Where? I know. I’d never heard of Dhaubadi either.
It’s a remote village in Nepal, one that I pictured looking something like this:
It does. But it also looks like this:
The lifestyle of the Dhaubadi people just became a lot more like ours – in some ways, maybe even more advanced and convenient. Dhaubadi is Asia’s first renewable energy village, thanks to the installation of a hybrid wind-solar system.
The hybrid system consistsi of two sets of 5kw wind turbines and 2 kwp of solar PV panels combining to generate almost 44 kwh of electricity per day. According to energynepal, the hybrid system can light 46 households.

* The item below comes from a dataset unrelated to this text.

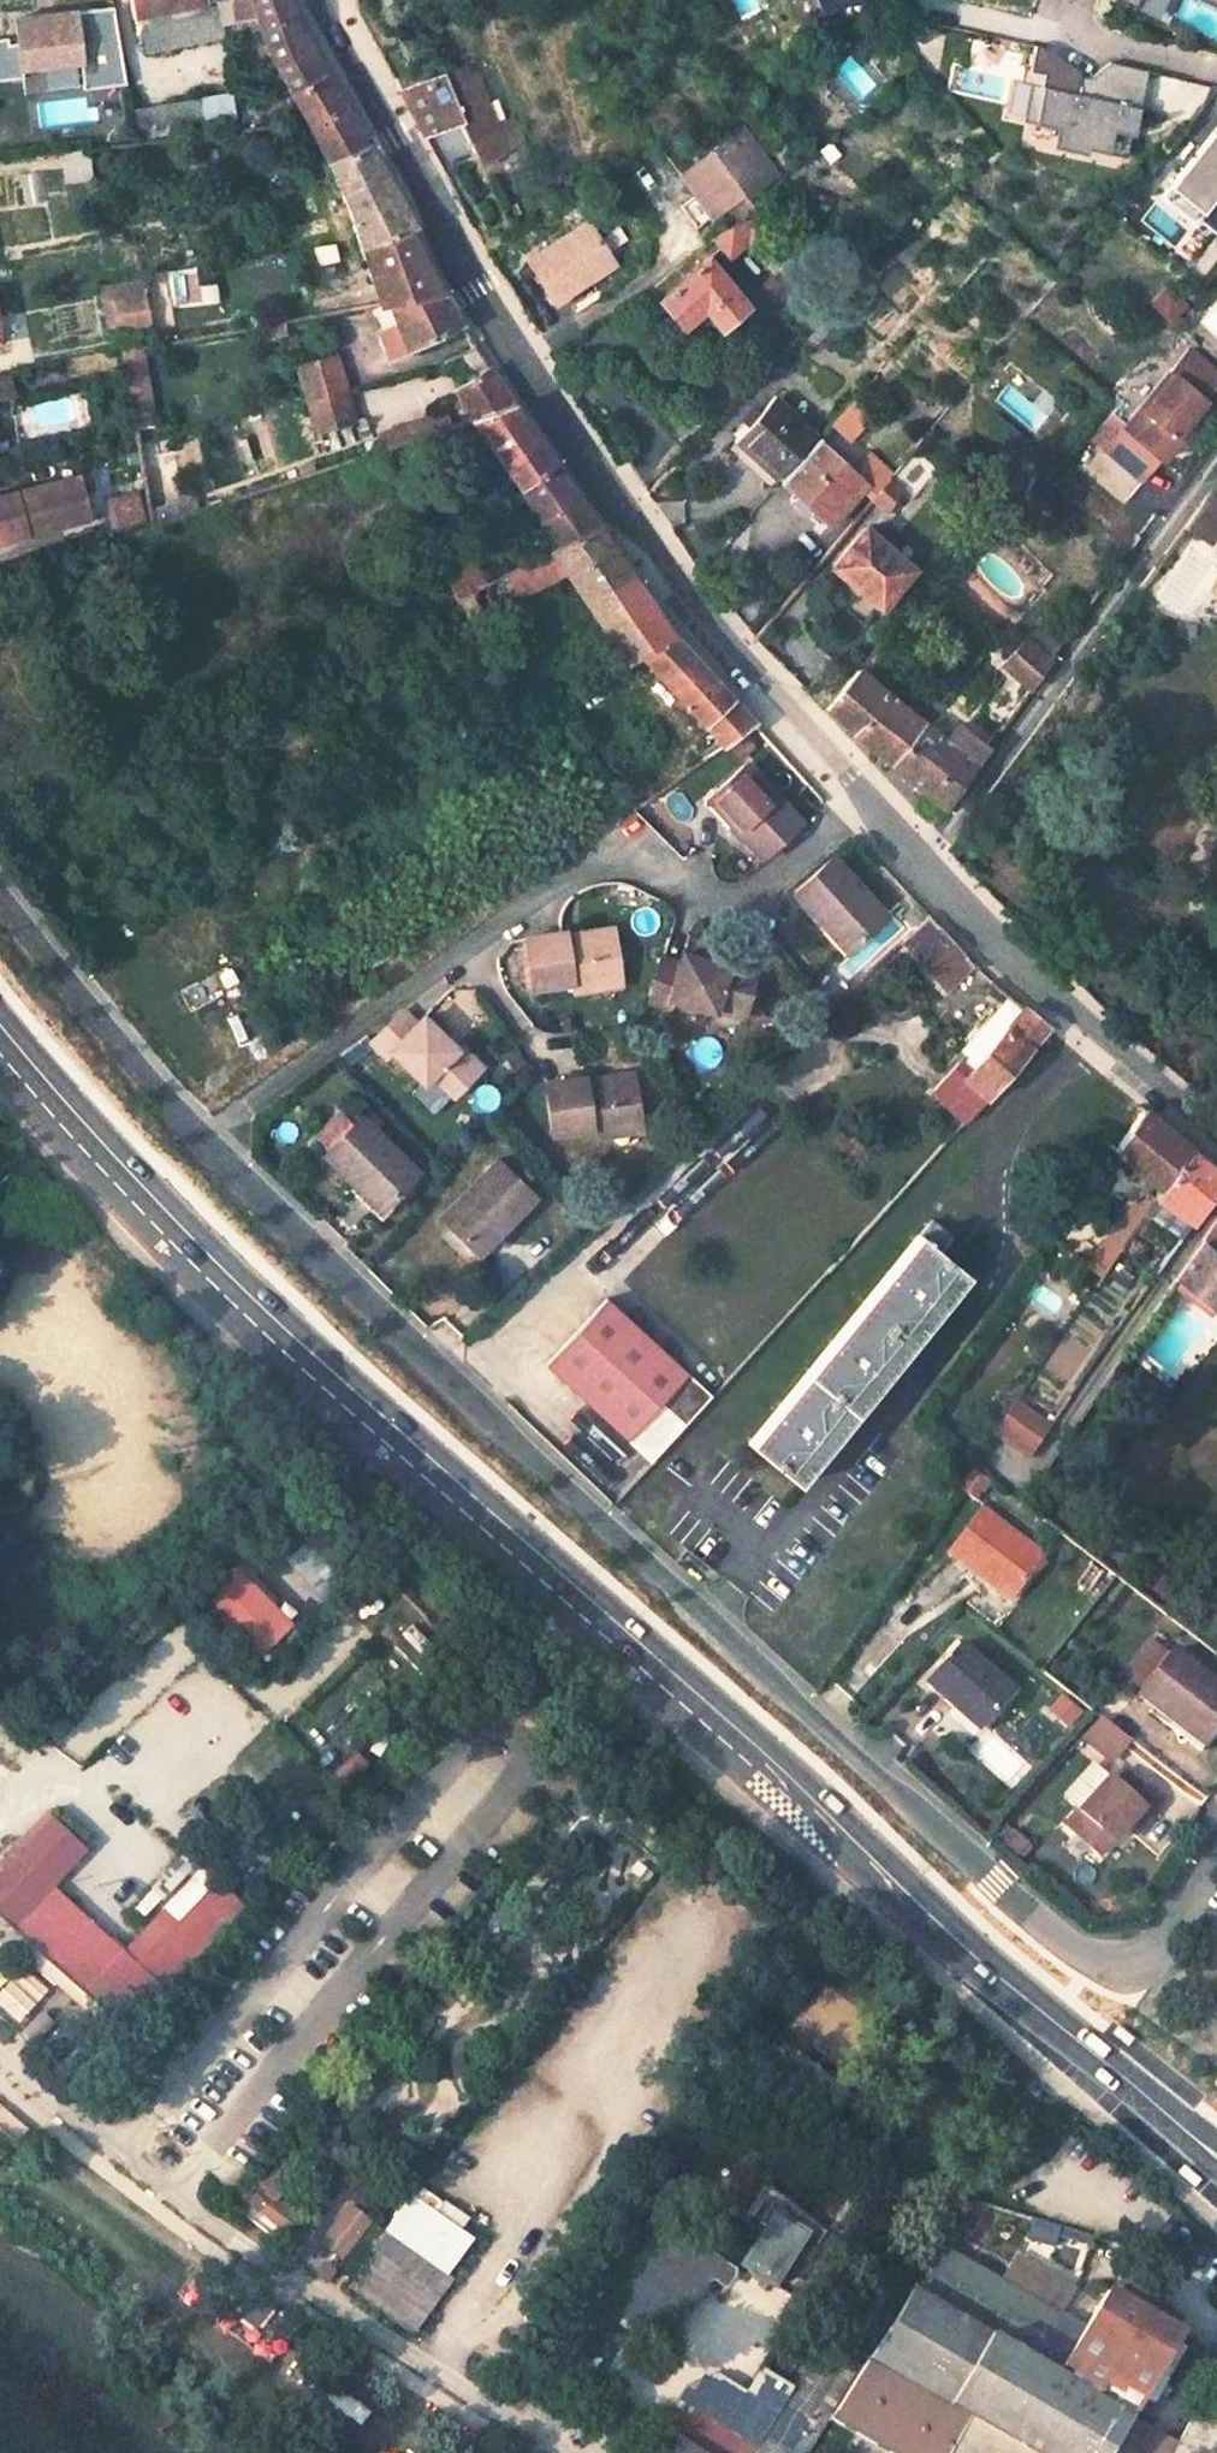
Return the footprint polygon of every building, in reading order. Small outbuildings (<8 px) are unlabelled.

The press release says that cooking and cleaning can now be done after dark, and the children can continue to study or play after the sun goes down. The villagers can also watch television, charge cell phones, operate computers and read by electric light.
The wind-solar system was installed under a USD 3.8 million Asian Development Bank (ADB) Regional Technical Assistance (RETA) initiative, with Nepal’s Ministry of Environment as the implementing agency.
The next phase for ADB and RETA includes erecting greenhouses to absorb solar energy and to manage the use of water to aid in farming and vegetable production in Nepal.
Nepal has a history of chronic shortages in reliable energy, but an abundance of wind and solar resources. The deployment of small wind power systems is easily replicated in similar rural areas in Asia, and the rest of the world.
Doing so provides remote regions with opportunities for additional income and jobs. It also allows people to remain in their rural communities and support their local economy through implementation of renewable energies.